HIPAA also includes protections for individual policies. If you are not able to gain access to a new group health insurance plan, you are guaranteed access to individual policies under HIPAA if you meet the following definition of an “eligible individual”:
- You had coverage for at least 18 months under a group health plan.
- Your group coverage was not terminated due to nonpayment of premiums or fraud.
- You are ineligible for coverage under the Consolidated Omnibus Budget Reconciliation Act (COBRA) or have exhausted your COBRA benefits.
- You are not eligible for coverage under another group health plan, Medicare, or Medicaid.
The types of coverage available differ by state so check with your state’s insurance commissioner’s office for assistance. The maximum preexisting condition exclusion period is normally 12 months after your enrollment date.
Don’t forget your patients
All of your active patients should be notified of your impending retirement. “Active” patients can be defined as any patients you have seen during the previous 2 years. You can send a letter directly to your patients, put a notice in the local newspaper, or do both. Be sure to include your expected retirement date, a referral to another physician for follow-up, instructions on how and where patients can obtain copies of their medical records, and any other information that may be pertinent to their care.
In addition, you should expect to maintain your patients’ medical records for up to 10 years after your retirement. Some states have specific laws so check with your attorney. You may have to pay a record maintenance facility to store the records; the facility may also charge an access fee if record retrieval is required. Converting patient charts to electronic records may greatly reduce that expense. Simply scan the records onto a computer’s hard drive with a high-speed scanner so that the records can be maintained securely and accessed easily.
Help those who helped you
As you prepare to close your practice, be sure to give your employees adequate notification of your retirement date. Some of your employees may find other jobs before you retire, so be prepared to use temporary employees if necessary.
Reaching the finish line
Once you retire, you will likely be happier if you have something to do. In addition, people who are actively engaged in activities tend to live longer and are healthier.
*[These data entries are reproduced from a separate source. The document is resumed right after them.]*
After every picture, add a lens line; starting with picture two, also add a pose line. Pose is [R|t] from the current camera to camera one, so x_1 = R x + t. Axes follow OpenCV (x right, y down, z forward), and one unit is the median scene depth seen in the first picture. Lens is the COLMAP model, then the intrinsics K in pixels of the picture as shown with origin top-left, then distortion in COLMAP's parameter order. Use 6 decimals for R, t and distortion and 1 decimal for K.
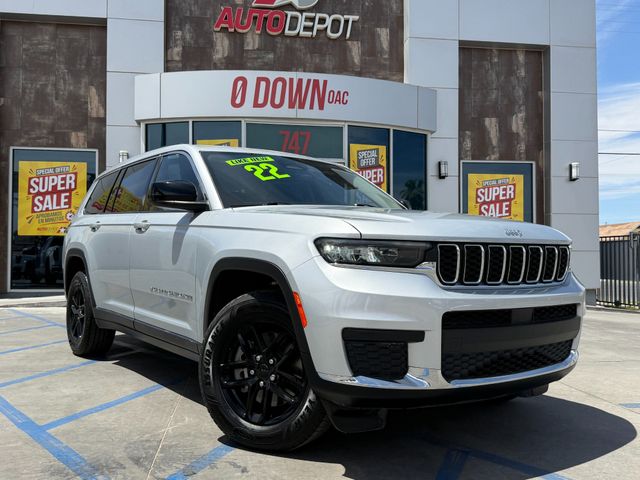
lens RADIAL K [[598.2, 0, 318.2], [0, 598.2, 235.2], [0, 0, 1]] dist [0.022410, -0.026867]
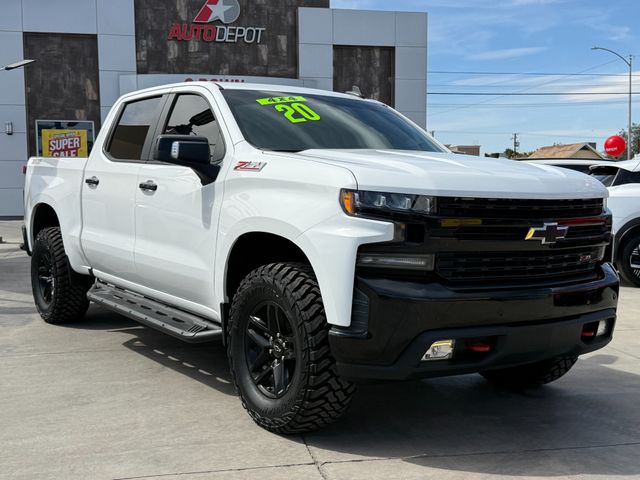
lens RADIAL K [[663.1, 0, 306.5], [0, 663.1, 245.7], [0, 0, 1]] dist [0.008711, 0.000000]
pose [[0.996746, -0.016787, 0.078836, 0.031264], [0.007078, 0.992523, 0.121849, -0.030117], [-0.080292, -0.120895, 0.989413, -0.724022]]
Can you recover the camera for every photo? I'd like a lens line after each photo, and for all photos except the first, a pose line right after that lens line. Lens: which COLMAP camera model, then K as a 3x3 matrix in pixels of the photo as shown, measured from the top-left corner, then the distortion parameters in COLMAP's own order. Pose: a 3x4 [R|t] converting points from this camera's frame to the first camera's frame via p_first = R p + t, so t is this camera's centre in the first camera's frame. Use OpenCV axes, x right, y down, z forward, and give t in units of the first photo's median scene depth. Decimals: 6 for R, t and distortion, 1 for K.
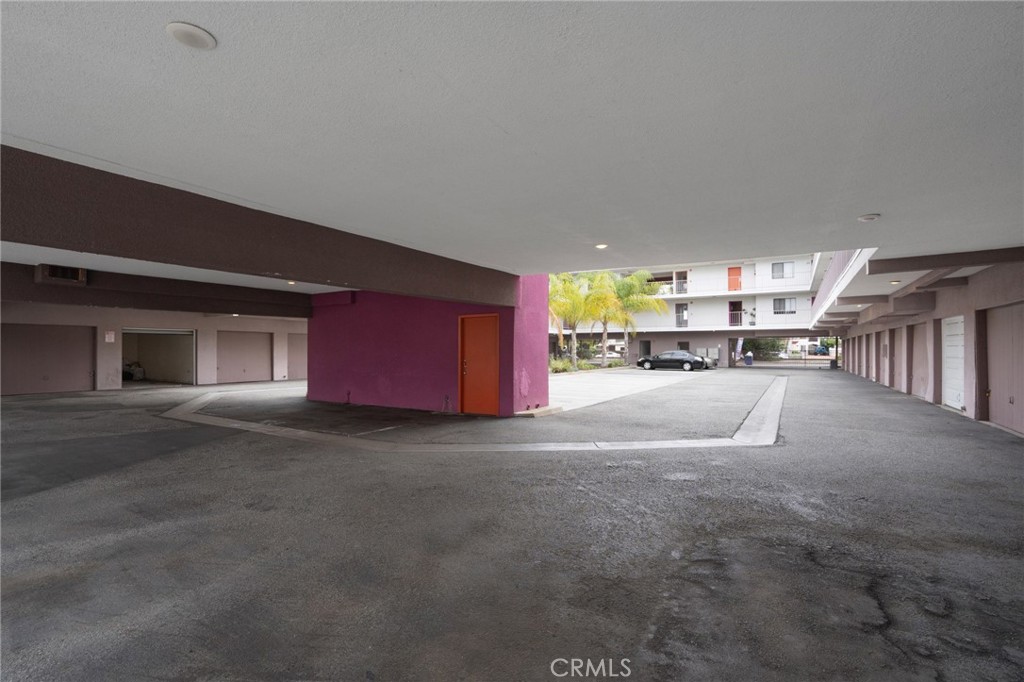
lens RADIAL K [[491.1, 0, 512.8], [0, 491.1, 342.8], [0, 0, 1]] dist [-0.013667, 0.000230]
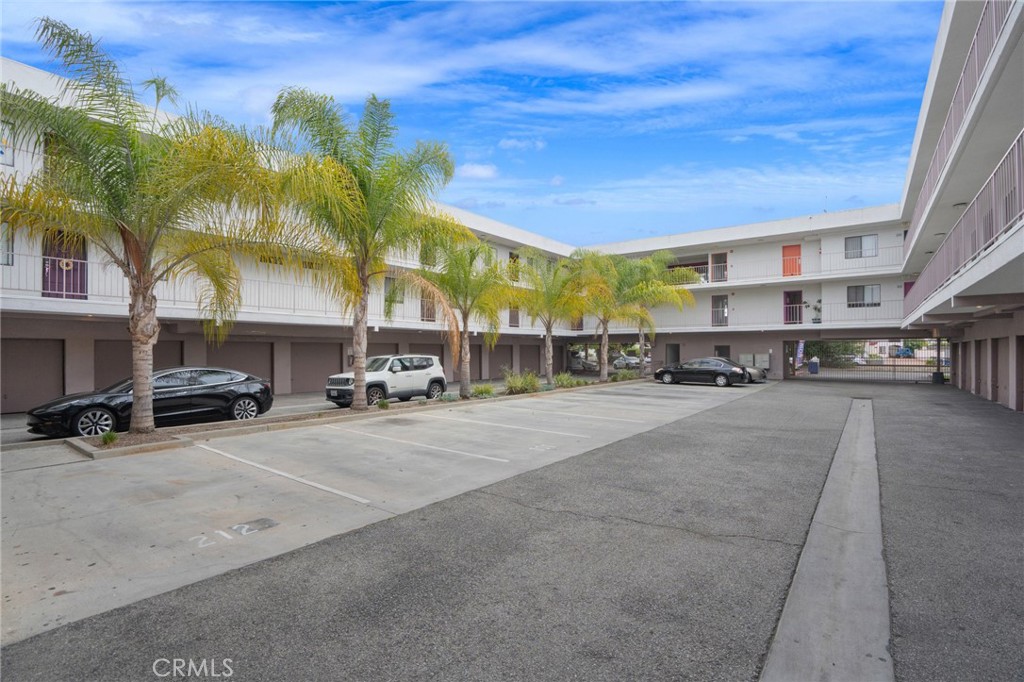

As you approach your retirement, develop hobbies or volunteer activities that give you some enjoyment. Consider second careers such as teaching to occupy your time. Past surveys of orthopaedists have shown that we commonly enjoy reading for pleasure, traveling, gardening, woodworking, fishing, computer work, and myriad other activities.
The important part is to plan ahead and to enjoy your retirement. You have spent your life helping others and have earned a good retirement. With some simple planning, you can make your retired years some of the best years of your life.